Non-accredited investors
Recognising that many startups seek investment from friends and family who may not meet the accredited investor test, companies may offer securities to non-accredited investors, but only if such investors, either on their own or relying on a purchaser representative, have sufficient knowledge and experience in financial and business matters that they are capable of evaluating the merits and risks of the proposed investment; and the company must satisfy an additional information requirement. This requirement is to provide disclosure documents that are generally the same as those used in registered offerings, which is a very high standard. The cost of such work and the advice needed may put some startups off seeking investment from those friends and family that are not accredited investors.
Documentation
Whether an investee company is signing up to an investment by way of a simple subscription letter or an investment agreement, companies selling shares to US persons should obtain certain representations and warranties from the investor to comply with the securities laws, confirming, among other things, that the investor is aware that the shares are not registered shares, that the investor is buying them for its own account and that certain restrictions apply to the resale of such shares. Additionally, US investors, particularly funds and family trusts, will seek certain confirmations from investee companies relating to information to be provided to the investor in order for it to comply with passive foreign investment company regulation in the United States.
Filings
The Securities Act is a federal statute, but most states have enacted what are known as “blue sky” laws that deal with the offer of securities in that state and offer exemptions to certain registration requirements. The federal law pre-empts the state law in addressing registration of securities, but companies will have to comply with any requirement to notify a state of having completed an offering into that state and having done so by way of an exemption under the Securities Act. As such, companies selling securities into the US should comply with both federal and local state securities laws (and their respective filing requirements), as discussed below.

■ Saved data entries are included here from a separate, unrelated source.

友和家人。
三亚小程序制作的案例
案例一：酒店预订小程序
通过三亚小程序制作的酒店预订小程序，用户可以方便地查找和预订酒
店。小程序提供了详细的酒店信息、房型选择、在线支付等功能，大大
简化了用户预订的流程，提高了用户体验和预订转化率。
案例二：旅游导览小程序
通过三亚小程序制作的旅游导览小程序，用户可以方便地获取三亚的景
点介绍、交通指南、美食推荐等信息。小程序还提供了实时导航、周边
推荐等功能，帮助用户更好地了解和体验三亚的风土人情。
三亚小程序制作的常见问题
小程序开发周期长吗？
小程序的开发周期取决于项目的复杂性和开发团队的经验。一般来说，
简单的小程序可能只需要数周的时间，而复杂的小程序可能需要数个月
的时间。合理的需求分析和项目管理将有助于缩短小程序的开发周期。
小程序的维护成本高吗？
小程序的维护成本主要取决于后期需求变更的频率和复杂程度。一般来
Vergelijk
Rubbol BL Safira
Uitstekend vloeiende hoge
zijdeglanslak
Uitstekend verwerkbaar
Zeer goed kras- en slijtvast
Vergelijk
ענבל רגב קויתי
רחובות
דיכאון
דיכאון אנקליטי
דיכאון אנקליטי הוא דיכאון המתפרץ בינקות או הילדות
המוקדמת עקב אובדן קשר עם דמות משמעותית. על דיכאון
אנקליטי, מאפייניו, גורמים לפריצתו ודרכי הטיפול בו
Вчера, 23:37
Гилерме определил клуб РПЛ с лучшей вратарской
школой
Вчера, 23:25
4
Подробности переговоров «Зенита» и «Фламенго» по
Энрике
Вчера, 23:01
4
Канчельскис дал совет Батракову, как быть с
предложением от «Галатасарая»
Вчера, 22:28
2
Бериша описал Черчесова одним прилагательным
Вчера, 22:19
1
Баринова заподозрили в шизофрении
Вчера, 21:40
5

A Form D must be filed with the SEC within 15 days after the first sale of securities in the offering (which will usually be the completion date). With the excitement of closing out the funding round, the investee company (and its counsel) should not forget to make the appropriate filings. A company may add to its defence against an accredited investor seeking a refund by evidencing that it has confirmed the accredited status of the investor and filed a Form D with the SEC to comply with federal law. The investee company should then file the Form D in each state in which the company has sold shares (i.e. where the investors are located). Filing requirements differ from state to state, and online filings, while making things easier in some regards, often require layers of identity validation and can take time to set up, so getting on top of the filing requirements early is a great recipe for an easier life.
Firms working in this space
Firms should continue to ensure that they have in place adequate terms of engagement that clearly set out the jurisdictional limit of advice. The Securities Act applies to companies outside of the United States if such companies are selling securities into the United States. As noted, fundraising in the US by Scottish companies is becoming increasingly commonplace. Where firms are assisting companies with raising funding and US investors are participating, appropriate US advice should be sought by the investee company.